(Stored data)
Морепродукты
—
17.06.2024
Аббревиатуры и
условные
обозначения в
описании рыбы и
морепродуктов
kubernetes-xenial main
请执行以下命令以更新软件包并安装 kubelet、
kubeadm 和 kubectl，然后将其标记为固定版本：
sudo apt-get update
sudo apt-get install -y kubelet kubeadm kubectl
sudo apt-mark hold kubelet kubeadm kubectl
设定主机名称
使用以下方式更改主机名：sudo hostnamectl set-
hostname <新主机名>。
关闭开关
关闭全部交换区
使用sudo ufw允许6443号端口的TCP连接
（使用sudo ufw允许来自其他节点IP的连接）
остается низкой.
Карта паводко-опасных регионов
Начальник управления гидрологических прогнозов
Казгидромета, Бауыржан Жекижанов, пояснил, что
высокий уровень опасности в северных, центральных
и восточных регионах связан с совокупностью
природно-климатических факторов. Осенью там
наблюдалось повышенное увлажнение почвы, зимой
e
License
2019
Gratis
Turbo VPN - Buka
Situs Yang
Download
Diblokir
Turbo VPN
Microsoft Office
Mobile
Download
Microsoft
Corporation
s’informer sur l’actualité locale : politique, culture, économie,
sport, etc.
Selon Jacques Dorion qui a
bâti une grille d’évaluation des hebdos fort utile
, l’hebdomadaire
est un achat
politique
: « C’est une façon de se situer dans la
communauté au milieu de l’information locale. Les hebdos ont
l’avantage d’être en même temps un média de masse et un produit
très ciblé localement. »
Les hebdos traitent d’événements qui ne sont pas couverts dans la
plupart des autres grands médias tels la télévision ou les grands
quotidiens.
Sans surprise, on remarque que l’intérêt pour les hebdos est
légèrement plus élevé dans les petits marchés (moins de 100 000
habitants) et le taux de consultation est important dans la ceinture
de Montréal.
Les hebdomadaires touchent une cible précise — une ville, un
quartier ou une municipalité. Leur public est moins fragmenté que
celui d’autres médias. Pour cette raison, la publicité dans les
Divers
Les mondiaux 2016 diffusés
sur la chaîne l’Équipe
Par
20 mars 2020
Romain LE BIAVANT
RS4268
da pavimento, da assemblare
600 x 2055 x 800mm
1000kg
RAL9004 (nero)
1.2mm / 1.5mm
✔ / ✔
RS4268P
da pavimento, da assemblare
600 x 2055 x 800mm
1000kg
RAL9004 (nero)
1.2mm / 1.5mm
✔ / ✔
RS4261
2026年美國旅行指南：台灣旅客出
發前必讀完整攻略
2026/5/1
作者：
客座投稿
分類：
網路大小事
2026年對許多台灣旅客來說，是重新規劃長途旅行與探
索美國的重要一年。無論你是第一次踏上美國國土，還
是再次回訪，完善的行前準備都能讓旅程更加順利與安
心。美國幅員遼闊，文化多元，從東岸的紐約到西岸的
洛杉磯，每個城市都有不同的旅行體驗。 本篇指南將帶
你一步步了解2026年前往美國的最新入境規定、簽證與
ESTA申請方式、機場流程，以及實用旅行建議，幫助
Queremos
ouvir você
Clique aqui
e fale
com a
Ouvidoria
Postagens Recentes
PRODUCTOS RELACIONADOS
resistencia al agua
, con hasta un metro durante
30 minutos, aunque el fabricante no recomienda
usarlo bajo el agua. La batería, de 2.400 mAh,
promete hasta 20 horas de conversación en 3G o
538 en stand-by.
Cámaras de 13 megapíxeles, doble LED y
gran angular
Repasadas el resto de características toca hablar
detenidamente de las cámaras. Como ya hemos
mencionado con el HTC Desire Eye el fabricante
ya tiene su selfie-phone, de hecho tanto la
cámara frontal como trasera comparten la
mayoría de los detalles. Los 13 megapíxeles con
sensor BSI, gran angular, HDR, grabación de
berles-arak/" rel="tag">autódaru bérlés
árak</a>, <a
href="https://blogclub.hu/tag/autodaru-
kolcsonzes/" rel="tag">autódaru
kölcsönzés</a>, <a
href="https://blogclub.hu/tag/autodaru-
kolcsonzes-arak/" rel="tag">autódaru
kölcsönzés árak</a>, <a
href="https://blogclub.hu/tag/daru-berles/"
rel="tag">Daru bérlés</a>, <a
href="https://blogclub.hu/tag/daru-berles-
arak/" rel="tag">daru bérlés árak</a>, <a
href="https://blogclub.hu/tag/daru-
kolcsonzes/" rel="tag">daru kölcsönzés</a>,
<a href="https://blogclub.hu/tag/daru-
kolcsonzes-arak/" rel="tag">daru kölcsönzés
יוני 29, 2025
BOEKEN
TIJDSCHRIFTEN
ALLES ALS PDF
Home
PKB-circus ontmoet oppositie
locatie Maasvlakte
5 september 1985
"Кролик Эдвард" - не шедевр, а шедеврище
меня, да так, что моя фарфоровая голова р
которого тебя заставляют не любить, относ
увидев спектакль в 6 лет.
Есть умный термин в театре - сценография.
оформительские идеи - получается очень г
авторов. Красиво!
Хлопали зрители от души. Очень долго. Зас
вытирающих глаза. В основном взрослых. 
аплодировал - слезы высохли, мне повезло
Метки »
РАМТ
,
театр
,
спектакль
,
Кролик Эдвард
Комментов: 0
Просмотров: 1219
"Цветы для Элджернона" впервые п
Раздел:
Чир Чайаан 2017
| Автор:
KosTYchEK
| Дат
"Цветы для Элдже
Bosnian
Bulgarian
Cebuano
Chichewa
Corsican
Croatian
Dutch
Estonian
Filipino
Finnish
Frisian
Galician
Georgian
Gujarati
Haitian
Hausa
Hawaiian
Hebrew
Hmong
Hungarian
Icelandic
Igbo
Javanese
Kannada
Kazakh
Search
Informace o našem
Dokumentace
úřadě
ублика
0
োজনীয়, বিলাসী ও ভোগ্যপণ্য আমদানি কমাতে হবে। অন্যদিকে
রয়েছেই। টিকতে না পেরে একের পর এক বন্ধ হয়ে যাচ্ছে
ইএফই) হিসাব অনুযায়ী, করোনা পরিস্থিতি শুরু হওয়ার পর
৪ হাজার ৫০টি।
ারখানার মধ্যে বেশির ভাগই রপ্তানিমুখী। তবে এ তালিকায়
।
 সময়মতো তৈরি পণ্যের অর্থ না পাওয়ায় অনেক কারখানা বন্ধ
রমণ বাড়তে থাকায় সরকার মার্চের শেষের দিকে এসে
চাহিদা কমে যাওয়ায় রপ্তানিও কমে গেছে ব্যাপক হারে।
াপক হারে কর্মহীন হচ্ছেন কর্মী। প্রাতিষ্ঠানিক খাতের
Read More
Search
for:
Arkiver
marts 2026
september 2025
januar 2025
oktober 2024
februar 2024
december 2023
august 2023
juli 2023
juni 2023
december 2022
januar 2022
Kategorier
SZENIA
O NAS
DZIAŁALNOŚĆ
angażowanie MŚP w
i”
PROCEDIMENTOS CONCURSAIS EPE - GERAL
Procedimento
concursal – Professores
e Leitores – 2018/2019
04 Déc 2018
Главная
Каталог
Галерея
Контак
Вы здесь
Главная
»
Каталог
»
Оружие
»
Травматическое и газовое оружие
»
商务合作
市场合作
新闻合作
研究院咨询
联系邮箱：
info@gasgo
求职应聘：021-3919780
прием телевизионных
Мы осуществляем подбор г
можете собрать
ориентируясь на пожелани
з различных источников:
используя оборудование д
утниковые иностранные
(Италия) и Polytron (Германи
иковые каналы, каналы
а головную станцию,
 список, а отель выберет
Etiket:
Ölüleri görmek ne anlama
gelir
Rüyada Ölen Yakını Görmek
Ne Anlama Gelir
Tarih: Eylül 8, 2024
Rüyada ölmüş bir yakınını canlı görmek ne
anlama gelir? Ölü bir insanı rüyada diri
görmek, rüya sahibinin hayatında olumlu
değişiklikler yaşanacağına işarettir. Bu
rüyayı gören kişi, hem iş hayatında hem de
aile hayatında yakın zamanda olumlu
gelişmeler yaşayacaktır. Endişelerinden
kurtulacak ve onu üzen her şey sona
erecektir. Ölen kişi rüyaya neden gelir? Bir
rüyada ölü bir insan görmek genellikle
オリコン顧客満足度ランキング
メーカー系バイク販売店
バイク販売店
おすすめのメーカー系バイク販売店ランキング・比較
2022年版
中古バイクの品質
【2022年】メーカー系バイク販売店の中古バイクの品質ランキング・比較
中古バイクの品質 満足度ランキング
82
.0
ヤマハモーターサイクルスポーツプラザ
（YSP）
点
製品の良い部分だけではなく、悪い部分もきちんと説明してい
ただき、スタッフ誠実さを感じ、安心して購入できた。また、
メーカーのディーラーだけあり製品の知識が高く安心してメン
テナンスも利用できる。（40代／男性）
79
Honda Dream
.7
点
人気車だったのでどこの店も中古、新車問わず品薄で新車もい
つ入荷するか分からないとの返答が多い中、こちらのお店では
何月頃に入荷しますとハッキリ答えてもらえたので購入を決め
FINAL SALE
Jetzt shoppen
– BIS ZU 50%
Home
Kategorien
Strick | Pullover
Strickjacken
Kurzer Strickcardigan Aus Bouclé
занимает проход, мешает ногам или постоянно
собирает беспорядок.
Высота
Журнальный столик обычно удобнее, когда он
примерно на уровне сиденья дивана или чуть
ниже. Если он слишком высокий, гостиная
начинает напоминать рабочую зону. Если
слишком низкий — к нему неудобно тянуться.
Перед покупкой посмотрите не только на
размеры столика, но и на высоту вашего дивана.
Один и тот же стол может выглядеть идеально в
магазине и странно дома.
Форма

• Task objective: Write the lines out verbatim, from the one with "занимает проход, мешает ногам или постоянно" through the last line of the entries, and stop there.

• Task response:
занимает проход, мешает ногам или постоянно
собирает беспорядок.
Высота
Журнальный столик обычно удобнее, когда он
примерно на уровне сиденья дивана или чуть
ниже. Если он слишком высокий, гостиная
начинает напоминать рабочую зону. Если
слишком низкий — к нему неудобно тянуться.
Перед покупкой посмотрите не только на
размеры столика, но и на высоту вашего дивана.
Один и тот же стол может выглядеть идеально в
магазине и странно дома.
Форма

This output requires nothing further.